Algo, porém, não se ajusta. Paul Krugman disse recentemente
que o Brasil, ao contrário do que apregoa o FED, não é mais vulnerável como no
passado e que não se deve esperar dos EUA políticas que não sejam de interesse
da sua exclusiva necessidade para recuperar a própria economia americana. No segundo mês deste ano criamos 111% a mais
de empregos no país do que o mesmo mês de 2013.
O crescimento do Brasil, no ano passado, demonstrou-se
razoável na comparação com o crescimento dos principais países mais
industrializados mundo. As grandes jornadas de junho - que partiram de
necessidades reais das grandes massas de moradores nas grandes regiões
metropolitanas em busca de melhor saúde e transporte- depois de devidamente
“glamourizadas” pela mídia como um movimento da classe média conservadora
contra a “corrupção”, perderam potência e transformaram-se em escassas cenas de
“ação direta”. Ficaram, então, sem a
presença das classes trabalhadoras e dos setores médios dependentes da
qualidade destes serviços.
Neste cenário, o
preocupante não é sequer as eleições de 2014, já que elas são precedidas de um
amplo debate público através das mídias, garantido pela legislação eleitoral. O
preocupante é a impotência da esquerda e
do centro democrático reformista, para se opor a esta ofensiva no próximo período.
Nele, ao que tudo indica, o jogo democrático ficará mais bloqueado. O Poder
Judiciário sofrerá ainda mais pressões para adaptar-se às reformas neoliberais
contra as políticas públicas democráticas realizadas nos últimos dez anos e a
reforma política permanecerá excluída da agenda do país. A secundarização da
reforma política é um verdadeiro suicídio que vem sendo cometido pela “classe
política”, como a sociologia vulgar denomina a representação e os partidos
tradicionais.
A substituição da tentativa do controle das decisões do
Supremo, pela grande mídia, por um
ataque direto ao Estado, para enfraquecê-lo no cenário global (que hoje induz a
interdependências extremas), permanecerá,
ao longo deste ano, como questão dominante no cenário eleitoral. A crise
singular - um racha imprevisto - entre a imprensa representada por Noblat e o
Ministro Barbosa, como um dos expoentes do Supremo, embora tenha o sabor de uma disputa entre
indivíduos, é indicativa de uma mudança na estratégia da direita
Num primeiro momento ela capturou o Supremo e utilizou um
processo penal para condenar sem provas
e seduzir o povo, pois afinal estávamos “terminando com os corruptos e a
corrupção”. O “mensalão mineiro” e a “Alston” vem atrapalhando? Bem, passemos
para outra estratégia: é o segundo momento. A grande mídia muda de foco e passa
a denunciar que o Estado, em termos orçamentário-financeiros, está em crise aguda - Petrobras, setor
elétrico, retorno da inflação -
aprimorando-se em forjar “notas” nas agências picaretas para desmoralizar o Governo e preparar
qualquer um para ganhar as eleições de
14, menos Dilma com o PT. E agora? As pesquisas não respondem!

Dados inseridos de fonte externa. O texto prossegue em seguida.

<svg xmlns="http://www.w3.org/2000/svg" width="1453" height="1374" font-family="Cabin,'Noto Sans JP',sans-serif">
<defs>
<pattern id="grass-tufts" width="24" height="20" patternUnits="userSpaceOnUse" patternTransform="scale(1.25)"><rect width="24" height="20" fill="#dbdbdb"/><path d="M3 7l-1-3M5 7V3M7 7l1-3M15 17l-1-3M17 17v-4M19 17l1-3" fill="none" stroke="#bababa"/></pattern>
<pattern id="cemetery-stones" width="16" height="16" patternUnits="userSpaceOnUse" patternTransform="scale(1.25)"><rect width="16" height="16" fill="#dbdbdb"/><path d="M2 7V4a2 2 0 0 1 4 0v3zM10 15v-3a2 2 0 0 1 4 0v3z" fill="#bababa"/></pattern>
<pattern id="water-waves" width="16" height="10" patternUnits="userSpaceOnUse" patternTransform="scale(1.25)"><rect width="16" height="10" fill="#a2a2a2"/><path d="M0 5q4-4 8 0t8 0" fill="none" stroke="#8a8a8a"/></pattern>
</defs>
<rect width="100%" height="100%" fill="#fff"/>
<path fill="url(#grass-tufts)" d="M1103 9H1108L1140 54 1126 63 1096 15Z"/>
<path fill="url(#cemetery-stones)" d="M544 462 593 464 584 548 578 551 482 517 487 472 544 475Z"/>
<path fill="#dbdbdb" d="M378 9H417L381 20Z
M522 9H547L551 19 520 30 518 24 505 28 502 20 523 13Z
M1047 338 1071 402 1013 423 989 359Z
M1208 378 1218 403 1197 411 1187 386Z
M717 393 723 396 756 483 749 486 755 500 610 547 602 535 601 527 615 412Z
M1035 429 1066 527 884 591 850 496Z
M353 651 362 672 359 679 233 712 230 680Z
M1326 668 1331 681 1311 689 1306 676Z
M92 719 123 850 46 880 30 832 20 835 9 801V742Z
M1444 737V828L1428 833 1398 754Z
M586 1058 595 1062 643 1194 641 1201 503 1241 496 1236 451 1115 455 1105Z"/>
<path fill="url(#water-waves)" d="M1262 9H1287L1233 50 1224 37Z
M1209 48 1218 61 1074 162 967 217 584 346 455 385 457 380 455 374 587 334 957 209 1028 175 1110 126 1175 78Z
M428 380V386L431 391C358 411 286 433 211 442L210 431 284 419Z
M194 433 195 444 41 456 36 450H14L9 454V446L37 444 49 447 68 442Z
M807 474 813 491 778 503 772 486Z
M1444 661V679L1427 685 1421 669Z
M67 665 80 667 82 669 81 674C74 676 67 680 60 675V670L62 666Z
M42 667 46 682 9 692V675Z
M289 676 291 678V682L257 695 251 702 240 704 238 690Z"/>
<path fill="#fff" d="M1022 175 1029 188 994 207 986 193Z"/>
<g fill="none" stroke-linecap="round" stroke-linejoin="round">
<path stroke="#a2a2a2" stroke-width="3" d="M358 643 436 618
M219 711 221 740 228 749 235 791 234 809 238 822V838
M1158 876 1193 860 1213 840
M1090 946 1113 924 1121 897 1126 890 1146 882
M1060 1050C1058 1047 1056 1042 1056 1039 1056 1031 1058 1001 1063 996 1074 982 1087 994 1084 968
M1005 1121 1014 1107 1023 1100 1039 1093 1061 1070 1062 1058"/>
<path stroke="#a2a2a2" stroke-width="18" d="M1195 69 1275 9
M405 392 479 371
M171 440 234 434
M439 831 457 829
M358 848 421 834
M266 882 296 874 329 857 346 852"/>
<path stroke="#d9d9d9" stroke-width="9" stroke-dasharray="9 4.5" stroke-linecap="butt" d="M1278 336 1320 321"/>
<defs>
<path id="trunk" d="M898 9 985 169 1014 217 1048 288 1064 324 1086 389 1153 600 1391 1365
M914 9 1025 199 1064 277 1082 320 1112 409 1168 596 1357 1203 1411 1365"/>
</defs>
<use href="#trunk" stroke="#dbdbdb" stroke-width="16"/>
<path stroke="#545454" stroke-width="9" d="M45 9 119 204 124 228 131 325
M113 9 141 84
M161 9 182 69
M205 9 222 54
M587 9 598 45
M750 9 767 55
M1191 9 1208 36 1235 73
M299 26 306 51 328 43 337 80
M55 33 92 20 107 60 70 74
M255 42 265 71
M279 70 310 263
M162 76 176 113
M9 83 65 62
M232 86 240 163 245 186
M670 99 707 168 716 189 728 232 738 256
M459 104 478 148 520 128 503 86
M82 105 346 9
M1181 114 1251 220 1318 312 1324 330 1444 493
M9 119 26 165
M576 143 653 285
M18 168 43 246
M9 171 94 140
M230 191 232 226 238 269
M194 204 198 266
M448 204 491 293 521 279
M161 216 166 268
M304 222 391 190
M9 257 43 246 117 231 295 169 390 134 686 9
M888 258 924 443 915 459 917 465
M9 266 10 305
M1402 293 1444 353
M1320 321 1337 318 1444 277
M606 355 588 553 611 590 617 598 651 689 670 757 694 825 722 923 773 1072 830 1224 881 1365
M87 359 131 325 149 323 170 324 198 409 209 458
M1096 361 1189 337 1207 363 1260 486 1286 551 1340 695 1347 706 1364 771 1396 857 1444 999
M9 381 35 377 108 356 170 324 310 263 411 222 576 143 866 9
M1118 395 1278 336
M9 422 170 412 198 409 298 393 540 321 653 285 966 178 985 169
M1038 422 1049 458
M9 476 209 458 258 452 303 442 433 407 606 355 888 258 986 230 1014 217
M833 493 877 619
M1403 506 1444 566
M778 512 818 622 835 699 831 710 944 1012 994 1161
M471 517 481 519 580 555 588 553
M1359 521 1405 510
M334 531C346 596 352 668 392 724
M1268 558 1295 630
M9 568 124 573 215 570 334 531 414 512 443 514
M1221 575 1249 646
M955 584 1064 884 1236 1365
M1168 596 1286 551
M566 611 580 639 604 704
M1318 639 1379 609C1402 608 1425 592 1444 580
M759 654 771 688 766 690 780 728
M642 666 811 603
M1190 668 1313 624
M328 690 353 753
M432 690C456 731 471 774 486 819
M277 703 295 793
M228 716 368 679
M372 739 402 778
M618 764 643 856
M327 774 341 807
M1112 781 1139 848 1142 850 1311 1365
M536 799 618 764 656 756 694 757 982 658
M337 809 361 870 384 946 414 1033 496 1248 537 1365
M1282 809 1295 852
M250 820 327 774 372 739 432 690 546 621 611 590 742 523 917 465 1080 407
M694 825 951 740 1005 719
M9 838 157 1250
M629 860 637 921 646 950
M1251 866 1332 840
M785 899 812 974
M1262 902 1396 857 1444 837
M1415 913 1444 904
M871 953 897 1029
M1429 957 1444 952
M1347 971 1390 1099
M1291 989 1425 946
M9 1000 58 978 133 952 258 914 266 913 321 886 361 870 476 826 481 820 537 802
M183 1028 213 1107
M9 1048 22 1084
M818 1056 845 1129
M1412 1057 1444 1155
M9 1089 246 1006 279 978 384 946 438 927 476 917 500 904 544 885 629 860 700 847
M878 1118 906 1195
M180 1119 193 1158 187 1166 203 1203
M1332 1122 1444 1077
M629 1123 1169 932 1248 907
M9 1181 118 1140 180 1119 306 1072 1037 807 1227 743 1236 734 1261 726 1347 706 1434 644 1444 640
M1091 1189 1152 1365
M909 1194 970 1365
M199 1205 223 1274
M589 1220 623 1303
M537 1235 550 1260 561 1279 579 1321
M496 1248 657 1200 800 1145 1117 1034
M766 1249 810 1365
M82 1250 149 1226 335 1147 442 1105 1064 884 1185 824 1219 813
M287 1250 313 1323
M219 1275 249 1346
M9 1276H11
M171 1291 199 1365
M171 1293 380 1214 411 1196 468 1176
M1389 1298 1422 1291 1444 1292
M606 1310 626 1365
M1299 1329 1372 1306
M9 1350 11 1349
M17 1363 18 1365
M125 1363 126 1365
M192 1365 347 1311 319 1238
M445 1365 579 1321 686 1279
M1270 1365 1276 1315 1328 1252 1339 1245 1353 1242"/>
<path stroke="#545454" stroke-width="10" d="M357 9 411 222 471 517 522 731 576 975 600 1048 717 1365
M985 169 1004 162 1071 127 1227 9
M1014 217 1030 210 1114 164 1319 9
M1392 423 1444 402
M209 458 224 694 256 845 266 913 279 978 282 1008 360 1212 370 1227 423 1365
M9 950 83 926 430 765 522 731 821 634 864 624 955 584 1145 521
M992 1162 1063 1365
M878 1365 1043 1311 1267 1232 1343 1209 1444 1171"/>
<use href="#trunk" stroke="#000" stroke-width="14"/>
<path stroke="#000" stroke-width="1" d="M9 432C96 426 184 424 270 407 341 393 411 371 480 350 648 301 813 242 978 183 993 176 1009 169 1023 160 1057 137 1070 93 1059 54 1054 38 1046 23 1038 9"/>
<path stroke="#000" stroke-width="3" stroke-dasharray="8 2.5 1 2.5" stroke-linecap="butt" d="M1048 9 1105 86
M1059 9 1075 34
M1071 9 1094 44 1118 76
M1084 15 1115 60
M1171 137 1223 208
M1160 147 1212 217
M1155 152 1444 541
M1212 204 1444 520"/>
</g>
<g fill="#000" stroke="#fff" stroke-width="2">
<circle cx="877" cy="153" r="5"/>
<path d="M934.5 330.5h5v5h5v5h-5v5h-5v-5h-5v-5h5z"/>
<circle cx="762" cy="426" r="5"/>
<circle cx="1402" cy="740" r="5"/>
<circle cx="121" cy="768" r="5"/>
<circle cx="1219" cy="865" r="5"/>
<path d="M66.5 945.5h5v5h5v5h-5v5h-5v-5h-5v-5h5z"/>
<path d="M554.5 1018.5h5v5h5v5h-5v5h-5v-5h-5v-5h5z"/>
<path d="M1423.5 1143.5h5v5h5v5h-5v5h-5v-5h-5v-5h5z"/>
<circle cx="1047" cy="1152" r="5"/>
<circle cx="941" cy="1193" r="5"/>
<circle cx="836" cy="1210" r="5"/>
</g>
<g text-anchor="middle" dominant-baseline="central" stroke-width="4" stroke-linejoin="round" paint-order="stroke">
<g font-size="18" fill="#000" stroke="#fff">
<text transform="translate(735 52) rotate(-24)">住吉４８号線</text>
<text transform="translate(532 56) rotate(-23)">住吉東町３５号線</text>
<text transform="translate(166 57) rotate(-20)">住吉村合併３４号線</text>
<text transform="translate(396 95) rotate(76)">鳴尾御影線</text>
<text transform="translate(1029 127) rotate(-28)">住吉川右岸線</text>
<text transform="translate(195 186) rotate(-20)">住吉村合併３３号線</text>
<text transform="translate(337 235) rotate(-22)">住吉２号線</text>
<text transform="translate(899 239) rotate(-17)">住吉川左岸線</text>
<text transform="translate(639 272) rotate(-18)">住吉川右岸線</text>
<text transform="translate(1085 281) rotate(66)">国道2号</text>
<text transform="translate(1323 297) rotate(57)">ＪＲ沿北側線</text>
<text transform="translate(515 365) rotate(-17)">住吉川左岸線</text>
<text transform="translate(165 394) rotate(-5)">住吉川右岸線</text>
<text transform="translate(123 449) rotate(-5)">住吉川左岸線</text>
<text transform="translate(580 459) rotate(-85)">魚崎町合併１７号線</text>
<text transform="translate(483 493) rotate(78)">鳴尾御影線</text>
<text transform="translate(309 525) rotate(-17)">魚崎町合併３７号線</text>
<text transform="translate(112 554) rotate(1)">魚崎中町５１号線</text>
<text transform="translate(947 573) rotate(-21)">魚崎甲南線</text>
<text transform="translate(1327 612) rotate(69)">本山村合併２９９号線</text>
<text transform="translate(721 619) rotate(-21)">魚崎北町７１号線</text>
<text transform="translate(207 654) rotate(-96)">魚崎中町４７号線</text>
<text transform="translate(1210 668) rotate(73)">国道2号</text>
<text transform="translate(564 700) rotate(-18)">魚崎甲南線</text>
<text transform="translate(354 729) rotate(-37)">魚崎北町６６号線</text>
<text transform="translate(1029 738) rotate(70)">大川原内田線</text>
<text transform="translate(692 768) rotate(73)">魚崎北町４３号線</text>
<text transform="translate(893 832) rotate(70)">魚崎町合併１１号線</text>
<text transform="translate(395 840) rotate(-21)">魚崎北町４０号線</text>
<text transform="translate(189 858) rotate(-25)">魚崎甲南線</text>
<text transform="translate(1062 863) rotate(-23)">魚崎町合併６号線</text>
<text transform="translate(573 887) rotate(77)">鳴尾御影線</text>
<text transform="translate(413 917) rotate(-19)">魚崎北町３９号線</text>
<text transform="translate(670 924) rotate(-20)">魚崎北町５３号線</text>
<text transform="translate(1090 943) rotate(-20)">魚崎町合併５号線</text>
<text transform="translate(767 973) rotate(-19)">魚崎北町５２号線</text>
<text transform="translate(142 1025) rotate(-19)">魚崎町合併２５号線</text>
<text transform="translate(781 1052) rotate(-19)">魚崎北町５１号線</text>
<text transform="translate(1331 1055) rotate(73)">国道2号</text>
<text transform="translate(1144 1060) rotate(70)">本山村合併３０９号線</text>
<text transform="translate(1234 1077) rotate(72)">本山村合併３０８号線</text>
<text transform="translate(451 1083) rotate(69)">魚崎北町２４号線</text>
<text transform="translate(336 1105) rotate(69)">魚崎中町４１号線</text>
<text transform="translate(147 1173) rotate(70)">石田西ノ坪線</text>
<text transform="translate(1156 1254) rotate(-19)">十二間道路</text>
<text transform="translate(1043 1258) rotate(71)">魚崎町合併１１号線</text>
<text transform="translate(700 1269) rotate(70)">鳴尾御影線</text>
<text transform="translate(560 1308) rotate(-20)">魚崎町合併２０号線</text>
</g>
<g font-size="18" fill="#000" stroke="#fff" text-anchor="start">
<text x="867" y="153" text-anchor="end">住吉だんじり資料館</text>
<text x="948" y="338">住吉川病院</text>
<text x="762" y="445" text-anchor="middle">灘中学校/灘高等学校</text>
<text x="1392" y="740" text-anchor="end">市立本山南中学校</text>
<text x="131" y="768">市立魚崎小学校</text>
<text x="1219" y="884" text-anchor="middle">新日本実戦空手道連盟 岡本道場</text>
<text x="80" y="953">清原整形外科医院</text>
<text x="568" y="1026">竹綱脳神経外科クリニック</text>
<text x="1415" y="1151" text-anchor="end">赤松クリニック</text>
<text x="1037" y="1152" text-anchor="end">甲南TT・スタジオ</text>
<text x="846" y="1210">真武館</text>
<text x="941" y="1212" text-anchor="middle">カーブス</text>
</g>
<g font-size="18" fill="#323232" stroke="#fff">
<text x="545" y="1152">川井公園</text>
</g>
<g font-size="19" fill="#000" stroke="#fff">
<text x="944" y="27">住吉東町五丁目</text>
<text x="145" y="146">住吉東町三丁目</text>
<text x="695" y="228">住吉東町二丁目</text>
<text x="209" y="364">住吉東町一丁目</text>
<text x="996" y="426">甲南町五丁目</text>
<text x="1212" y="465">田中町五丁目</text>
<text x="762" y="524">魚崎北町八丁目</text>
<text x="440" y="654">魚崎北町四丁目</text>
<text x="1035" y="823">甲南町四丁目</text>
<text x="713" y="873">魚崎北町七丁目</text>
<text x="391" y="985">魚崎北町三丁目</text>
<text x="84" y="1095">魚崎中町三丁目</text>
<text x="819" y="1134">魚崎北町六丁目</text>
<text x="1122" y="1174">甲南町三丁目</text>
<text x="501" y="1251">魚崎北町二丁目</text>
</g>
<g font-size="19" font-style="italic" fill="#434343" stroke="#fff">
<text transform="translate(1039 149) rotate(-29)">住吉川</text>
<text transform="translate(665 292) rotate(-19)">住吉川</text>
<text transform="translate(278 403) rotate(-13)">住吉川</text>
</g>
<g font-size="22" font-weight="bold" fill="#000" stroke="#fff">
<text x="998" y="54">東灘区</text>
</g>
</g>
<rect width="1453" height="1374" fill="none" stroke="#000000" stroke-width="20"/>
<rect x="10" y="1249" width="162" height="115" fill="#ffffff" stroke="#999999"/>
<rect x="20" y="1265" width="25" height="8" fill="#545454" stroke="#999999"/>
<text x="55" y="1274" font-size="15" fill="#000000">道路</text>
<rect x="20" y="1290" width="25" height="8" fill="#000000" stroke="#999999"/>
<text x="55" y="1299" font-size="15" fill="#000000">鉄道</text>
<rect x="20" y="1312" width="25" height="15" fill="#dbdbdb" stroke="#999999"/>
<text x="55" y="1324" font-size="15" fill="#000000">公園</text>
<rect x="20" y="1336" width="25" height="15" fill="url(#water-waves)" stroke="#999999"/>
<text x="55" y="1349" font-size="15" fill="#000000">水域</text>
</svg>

A desigualdade para a circulação da opinião conseguiu
combinar-se com a liberdade de imprensa
na pós-modernidade brasileira, estruturada sobre a fragmentação da velha
sociedade de classes. A separação de representantes e representados, a
desarticulação dos sujeitos políticos tradicionais, a “guetização” dos
movimentos sociais, permite que as classes ricas no cenário mundial, abrigadas
no poder do capital financeiro especulativo (que não precisa do trabalho para
reproduzir-se), promovam sucessivos incêndios simbólicos do Reichstag. No seu final, não nos iludamos, estará, à
espreita o apelo às ditaduras ou a governos expeditos, tecnocráticos,
“técnicos”. Os que dispensem as mediações da política para governar.
A concepção tradicional do pacto democrático moderno, que “a
liberdade de um vai até onde inicia a liberdade do outro”, verdadeiramente não
funciona mais. Pelo menos nas democracias mais jovens, em países desiguais em
poder e influência como o nosso Brasil. Os limites da nossa liberdade de
disputar em condições de igualdade contra a hegemonia da mídia dominante - que
trocou o debate político pela divulgação histérica do crime e da violência e
substituiu a informação pela ideologia da crise permanente - está incendiando
as fronteiras da democracia.
Lembremos que a verdadeira liberdade necessita do “outro”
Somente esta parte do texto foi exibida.